No pictures belong in the copy, but every line of the material below must be reproduced exactly.

> **Supplied material**

/---

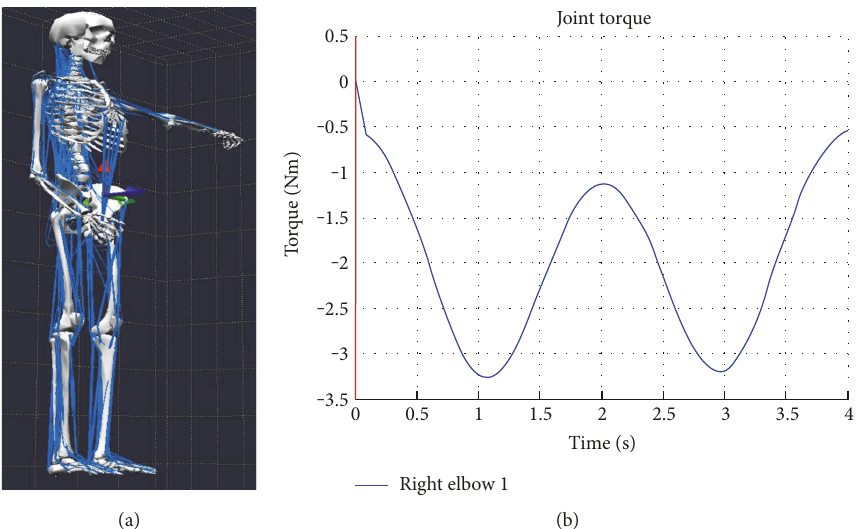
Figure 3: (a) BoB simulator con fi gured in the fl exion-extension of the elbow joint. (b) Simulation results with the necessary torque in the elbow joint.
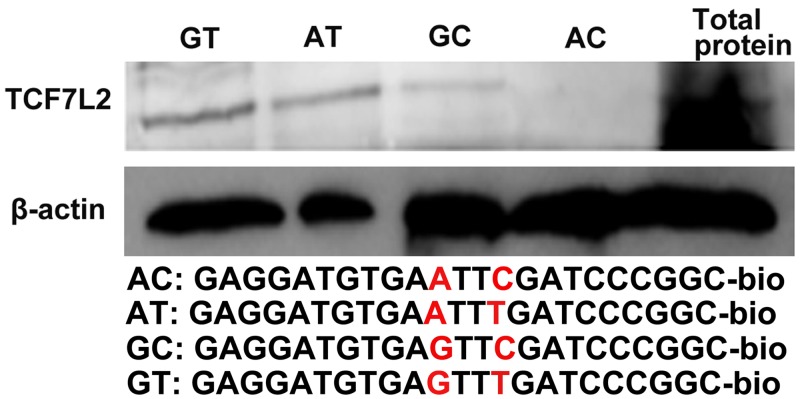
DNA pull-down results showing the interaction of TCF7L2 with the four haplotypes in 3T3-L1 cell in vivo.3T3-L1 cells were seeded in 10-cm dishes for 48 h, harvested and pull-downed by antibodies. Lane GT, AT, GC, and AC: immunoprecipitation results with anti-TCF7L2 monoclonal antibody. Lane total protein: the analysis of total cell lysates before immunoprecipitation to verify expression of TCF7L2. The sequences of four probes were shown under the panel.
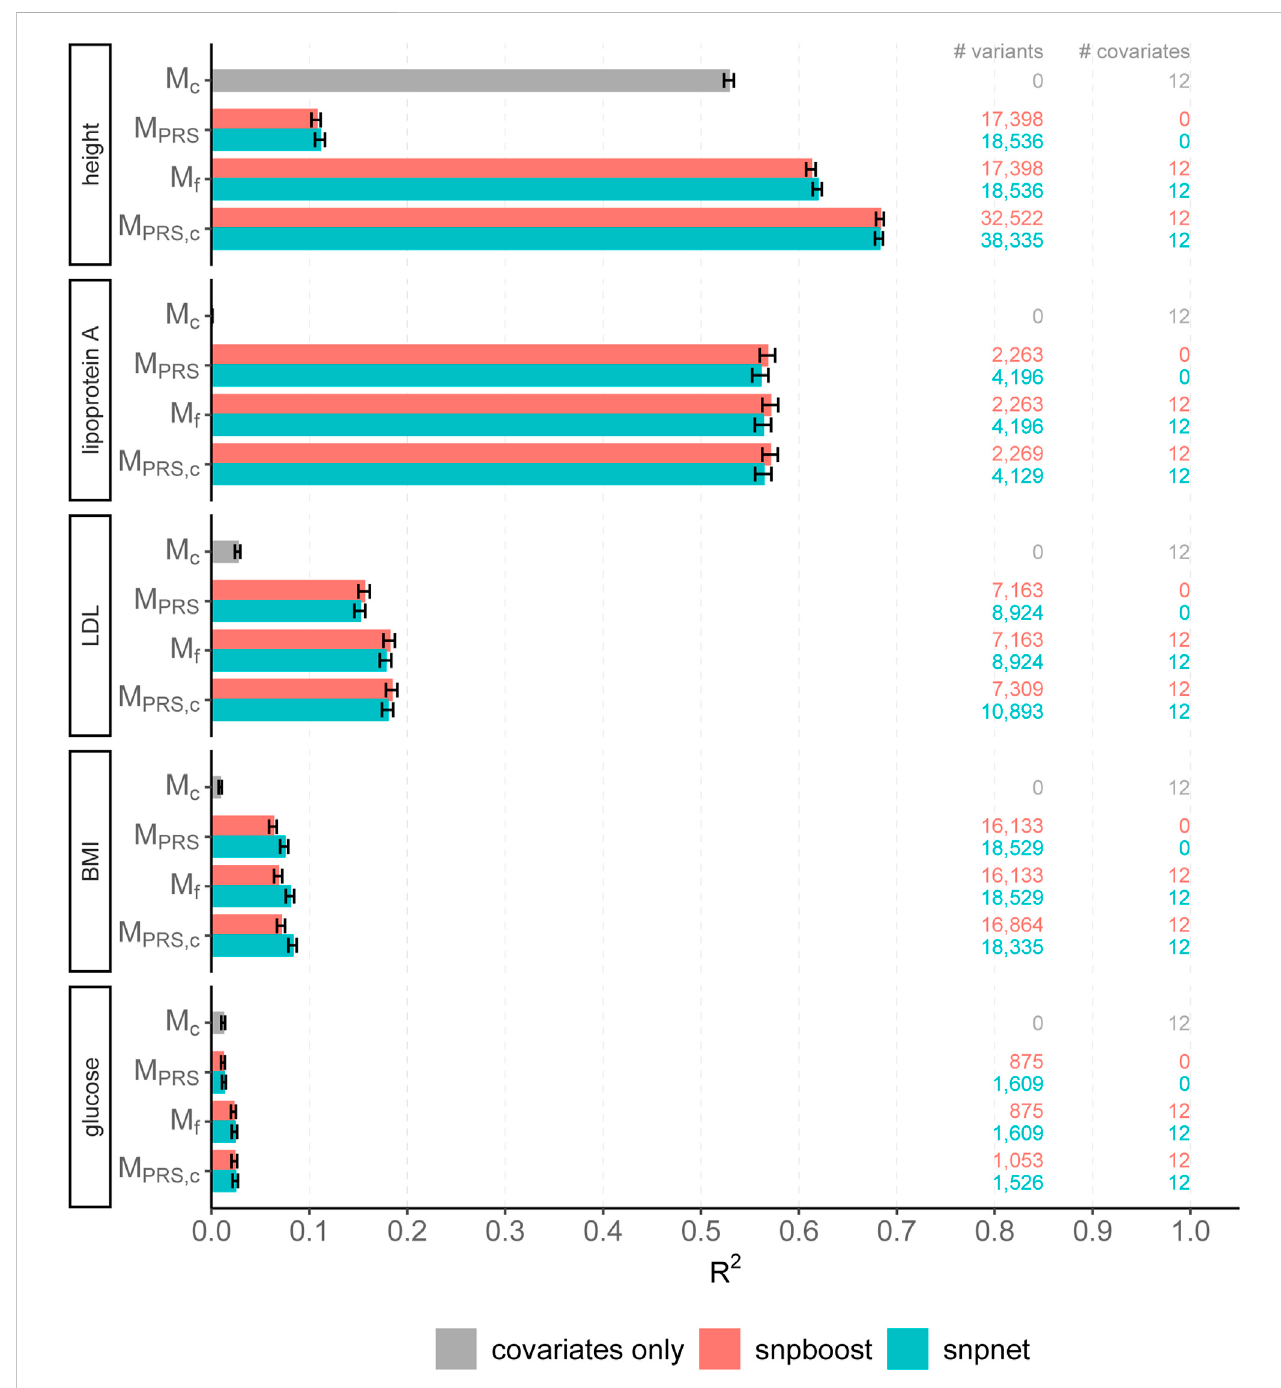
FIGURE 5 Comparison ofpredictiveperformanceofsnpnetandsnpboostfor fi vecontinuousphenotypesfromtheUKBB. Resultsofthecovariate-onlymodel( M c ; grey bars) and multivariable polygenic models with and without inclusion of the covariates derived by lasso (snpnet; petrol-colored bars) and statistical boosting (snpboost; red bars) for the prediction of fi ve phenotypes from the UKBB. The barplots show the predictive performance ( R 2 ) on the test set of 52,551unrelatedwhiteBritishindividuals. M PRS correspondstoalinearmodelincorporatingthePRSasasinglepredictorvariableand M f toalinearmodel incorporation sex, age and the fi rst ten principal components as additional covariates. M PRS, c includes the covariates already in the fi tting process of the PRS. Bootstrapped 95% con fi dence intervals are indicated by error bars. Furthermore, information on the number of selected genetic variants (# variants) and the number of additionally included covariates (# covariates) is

\---

> **Problem solution**
Figure 3: (a) BoB simulator con fi gured in the fl exion-extension of the elbow joint. (b) Simulation results with the necessary torque in the elbow joint.
DNA pull-down results showing the interaction of TCF7L2 with the four haplotypes in 3T3-L1 cell in vivo.3T3-L1 cells were seeded in 10-cm dishes for 48 h, harvested and pull-downed by antibodies. Lane GT, AT, GC, and AC: immunoprecipitation results with anti-TCF7L2 monoclonal antibody. Lane total protein: the analysis of total cell lysates before immunoprecipitation to verify expression of TCF7L2. The sequences of four probes were shown under the panel.
FIGURE 5 Comparison ofpredictiveperformanceofsnpnetandsnpboostfor fi vecontinuousphenotypesfromtheUKBB. Resultsofthecovariate-onlymodel( M c ; grey bars) and multivariable polygenic models with and without inclusion of the covariates derived by lasso (snpnet; petrol-colored bars) and statistical boosting (snpboost; red bars) for the prediction of fi ve phenotypes from the UKBB. The barplots show the predictive performance ( R 2 ) on the test set of 52,551unrelatedwhiteBritishindividuals. M PRS correspondstoalinearmodelincorporatingthePRSasasinglepredictorvariableand M f toalinearmodel incorporation sex, age and the fi rst ten principal components as additional covariates. M PRS, c includes the covariates already in the fi tting process of the PRS. Bootstrapped 95% con fi dence intervals are indicated by error bars. Furthermore, information on the number of selected genetic variants (# variants) and the number of additionally included covariates (# covariates) is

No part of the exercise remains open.